Input material:
···
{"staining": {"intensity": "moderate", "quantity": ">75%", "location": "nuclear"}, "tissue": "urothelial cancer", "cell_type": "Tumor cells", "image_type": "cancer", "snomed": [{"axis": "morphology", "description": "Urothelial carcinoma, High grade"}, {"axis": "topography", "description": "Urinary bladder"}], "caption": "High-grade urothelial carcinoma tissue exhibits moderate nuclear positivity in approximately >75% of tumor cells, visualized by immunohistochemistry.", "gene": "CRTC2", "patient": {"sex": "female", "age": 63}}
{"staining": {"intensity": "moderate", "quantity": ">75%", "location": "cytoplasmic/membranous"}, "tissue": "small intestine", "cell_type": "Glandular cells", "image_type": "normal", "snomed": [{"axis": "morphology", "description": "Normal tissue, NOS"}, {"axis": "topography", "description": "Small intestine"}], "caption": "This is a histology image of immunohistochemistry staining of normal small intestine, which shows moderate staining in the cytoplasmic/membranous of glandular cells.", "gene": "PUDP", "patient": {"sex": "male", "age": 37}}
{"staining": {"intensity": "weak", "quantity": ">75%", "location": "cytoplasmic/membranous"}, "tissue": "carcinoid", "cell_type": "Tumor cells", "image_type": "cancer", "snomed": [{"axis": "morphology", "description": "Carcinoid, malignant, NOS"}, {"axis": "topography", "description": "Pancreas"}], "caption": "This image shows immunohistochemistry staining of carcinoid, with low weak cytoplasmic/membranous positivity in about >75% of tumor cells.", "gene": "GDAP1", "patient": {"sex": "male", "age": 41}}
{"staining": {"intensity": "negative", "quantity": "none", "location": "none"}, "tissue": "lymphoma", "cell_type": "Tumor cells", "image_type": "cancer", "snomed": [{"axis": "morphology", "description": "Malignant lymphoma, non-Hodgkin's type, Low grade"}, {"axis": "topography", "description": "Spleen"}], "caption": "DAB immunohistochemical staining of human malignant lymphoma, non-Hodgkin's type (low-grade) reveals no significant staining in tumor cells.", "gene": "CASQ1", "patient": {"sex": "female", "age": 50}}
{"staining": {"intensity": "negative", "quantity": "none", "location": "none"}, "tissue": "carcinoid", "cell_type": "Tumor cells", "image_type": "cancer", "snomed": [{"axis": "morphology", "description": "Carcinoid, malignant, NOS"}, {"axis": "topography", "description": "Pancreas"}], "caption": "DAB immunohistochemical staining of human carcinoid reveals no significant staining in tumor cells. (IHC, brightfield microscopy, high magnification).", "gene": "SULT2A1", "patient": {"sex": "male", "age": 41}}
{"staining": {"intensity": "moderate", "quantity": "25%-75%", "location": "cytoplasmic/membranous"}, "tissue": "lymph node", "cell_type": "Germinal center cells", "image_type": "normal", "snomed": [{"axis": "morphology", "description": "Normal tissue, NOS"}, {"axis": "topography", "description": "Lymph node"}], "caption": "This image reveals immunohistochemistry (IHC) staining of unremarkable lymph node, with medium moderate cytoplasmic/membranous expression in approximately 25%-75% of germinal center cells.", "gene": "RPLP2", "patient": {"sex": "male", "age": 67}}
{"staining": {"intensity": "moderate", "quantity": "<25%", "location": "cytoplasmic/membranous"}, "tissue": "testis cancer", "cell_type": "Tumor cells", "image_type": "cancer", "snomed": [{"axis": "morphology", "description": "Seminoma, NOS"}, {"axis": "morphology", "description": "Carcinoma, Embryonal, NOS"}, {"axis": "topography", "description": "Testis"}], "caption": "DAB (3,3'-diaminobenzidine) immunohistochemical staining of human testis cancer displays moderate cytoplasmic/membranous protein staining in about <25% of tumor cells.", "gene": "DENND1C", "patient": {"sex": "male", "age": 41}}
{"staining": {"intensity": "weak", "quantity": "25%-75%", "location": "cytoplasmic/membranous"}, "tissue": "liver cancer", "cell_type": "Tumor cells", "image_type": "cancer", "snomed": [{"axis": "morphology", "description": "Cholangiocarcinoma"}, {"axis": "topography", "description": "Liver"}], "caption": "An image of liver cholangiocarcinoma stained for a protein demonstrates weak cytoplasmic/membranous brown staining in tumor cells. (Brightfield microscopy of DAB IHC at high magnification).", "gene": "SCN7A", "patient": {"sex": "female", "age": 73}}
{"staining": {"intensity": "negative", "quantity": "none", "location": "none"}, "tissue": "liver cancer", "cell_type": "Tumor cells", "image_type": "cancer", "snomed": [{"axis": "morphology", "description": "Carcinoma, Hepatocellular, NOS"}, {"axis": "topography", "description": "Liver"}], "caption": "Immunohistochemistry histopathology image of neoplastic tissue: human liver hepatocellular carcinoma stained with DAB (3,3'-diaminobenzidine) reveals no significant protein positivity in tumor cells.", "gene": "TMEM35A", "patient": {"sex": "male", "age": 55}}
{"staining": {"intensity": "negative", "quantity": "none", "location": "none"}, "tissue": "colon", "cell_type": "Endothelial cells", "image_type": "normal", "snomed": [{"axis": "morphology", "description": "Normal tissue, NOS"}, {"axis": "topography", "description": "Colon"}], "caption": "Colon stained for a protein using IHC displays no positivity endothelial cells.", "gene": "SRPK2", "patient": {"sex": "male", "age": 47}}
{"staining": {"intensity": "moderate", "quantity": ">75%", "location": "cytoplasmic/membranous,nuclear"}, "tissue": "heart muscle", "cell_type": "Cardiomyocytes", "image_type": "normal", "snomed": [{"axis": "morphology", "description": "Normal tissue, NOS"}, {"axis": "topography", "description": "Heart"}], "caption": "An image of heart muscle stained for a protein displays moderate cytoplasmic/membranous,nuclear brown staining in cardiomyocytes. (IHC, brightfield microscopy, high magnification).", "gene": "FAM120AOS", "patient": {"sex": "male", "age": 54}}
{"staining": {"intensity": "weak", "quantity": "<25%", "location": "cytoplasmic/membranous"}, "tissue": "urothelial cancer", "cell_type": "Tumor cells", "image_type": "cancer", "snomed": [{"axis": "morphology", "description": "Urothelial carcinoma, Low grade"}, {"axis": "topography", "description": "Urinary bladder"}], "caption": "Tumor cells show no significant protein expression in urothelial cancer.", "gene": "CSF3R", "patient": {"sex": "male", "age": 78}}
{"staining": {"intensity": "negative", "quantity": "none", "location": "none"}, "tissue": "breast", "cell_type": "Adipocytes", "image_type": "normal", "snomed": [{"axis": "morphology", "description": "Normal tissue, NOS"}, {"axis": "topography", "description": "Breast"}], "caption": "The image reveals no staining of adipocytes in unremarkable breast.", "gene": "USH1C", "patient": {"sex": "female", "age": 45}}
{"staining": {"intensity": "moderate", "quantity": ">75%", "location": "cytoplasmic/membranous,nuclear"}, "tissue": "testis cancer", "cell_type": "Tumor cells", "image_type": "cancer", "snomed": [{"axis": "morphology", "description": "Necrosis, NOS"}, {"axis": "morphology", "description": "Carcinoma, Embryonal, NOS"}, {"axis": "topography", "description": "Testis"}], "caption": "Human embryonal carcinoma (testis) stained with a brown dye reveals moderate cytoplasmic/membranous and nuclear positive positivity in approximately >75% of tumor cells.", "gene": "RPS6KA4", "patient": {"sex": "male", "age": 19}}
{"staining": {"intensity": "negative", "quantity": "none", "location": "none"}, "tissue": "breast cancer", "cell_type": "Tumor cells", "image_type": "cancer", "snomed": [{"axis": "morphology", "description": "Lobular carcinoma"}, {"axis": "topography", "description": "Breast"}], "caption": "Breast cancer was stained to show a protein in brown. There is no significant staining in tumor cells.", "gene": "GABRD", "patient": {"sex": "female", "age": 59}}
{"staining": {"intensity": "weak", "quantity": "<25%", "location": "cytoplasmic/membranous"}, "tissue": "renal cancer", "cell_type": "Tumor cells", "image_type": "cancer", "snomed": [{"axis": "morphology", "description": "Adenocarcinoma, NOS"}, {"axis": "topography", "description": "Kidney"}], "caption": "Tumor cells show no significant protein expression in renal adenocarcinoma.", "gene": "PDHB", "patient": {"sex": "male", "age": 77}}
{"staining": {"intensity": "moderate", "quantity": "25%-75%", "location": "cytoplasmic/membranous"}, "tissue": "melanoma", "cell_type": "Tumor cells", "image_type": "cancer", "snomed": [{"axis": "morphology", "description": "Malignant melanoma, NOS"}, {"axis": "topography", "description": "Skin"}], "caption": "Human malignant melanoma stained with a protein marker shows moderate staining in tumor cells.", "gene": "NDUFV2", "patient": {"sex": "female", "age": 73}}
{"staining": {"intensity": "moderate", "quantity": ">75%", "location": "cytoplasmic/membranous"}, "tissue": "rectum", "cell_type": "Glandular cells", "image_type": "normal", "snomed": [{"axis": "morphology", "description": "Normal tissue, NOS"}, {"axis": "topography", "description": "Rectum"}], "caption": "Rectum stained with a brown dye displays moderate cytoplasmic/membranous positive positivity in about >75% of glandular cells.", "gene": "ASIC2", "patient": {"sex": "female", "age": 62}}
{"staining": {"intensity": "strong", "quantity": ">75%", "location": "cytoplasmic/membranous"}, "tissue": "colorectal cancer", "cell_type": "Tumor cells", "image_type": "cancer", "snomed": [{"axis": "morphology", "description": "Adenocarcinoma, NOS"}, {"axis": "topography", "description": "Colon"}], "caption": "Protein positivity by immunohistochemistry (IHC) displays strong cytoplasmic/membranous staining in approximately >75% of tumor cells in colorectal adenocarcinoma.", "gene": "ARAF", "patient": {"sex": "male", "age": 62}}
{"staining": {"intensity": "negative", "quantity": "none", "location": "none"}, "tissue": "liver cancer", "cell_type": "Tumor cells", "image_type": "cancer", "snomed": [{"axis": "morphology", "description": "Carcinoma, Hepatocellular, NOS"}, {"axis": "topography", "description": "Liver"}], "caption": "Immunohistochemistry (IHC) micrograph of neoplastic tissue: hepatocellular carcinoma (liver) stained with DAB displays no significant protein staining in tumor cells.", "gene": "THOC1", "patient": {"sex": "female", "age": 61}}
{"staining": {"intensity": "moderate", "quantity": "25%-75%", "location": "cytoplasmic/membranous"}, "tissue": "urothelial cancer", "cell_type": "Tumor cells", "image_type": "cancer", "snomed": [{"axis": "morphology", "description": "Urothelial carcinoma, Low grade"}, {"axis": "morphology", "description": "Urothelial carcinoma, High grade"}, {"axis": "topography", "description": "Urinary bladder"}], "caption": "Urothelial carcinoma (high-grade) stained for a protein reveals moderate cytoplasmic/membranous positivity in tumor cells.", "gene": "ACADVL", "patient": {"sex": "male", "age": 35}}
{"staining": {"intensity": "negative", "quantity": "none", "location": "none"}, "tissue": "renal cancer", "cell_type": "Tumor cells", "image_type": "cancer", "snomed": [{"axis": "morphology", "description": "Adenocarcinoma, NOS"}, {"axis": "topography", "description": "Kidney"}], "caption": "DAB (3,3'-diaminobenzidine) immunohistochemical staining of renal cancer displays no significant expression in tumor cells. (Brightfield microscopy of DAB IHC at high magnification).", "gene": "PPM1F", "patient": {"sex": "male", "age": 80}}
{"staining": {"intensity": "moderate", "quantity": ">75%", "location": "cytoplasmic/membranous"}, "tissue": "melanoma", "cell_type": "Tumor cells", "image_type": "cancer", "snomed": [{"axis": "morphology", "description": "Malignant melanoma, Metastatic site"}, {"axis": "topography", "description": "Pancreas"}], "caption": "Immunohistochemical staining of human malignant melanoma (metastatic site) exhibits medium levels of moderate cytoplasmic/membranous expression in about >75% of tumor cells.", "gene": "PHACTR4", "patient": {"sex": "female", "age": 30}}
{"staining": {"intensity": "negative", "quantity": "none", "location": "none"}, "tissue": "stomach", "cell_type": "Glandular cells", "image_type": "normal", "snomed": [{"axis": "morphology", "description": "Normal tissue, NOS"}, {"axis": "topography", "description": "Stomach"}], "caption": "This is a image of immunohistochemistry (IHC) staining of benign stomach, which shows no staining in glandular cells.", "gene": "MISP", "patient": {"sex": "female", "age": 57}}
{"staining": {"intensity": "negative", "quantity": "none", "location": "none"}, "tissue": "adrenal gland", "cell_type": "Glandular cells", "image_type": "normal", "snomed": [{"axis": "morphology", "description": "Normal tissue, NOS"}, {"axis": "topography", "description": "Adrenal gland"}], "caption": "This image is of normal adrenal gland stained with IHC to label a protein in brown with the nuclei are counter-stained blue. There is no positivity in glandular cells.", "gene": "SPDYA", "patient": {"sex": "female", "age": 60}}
···
Exercise requirements: Retype exactly the span of lines from the one with "staining of renal" through the one with "malignant melanoma (metastatic"; include both ends and omit the rest of the material.

Task answer:
{"staining": {"intensity": "negative", "quantity": "none", "location": "none"}, "tissue": "renal cancer", "cell_type": "Tumor cells", "image_type": "cancer", "snomed": [{"axis": "morphology", "description": "Adenocarcinoma, NOS"}, {"axis": "topography", "description": "Kidney"}], "caption": "DAB (3,3'-diaminobenzidine) immunohistochemical staining of renal cancer displays no significant expression in tumor cells. (Brightfield microscopy of DAB IHC at high magnification).", "gene": "PPM1F", "patient": {"sex": "male", "age": 80}}
{"staining": {"intensity": "moderate", "quantity": ">75%", "location": "cytoplasmic/membranous"}, "tissue": "melanoma", "cell_type": "Tumor cells", "image_type": "cancer", "snomed": [{"axis": "morphology", "description": "Malignant melanoma, Metastatic site"}, {"axis": "topography", "description": "Pancreas"}], "caption": "Immunohistochemical staining of human malignant melanoma (metastatic site) exhibits medium levels of moderate cytoplasmic/membranous expression in about >75% of tumor cells.", "gene": "PHACTR4", "patient": {"sex": "female", "age": 30}}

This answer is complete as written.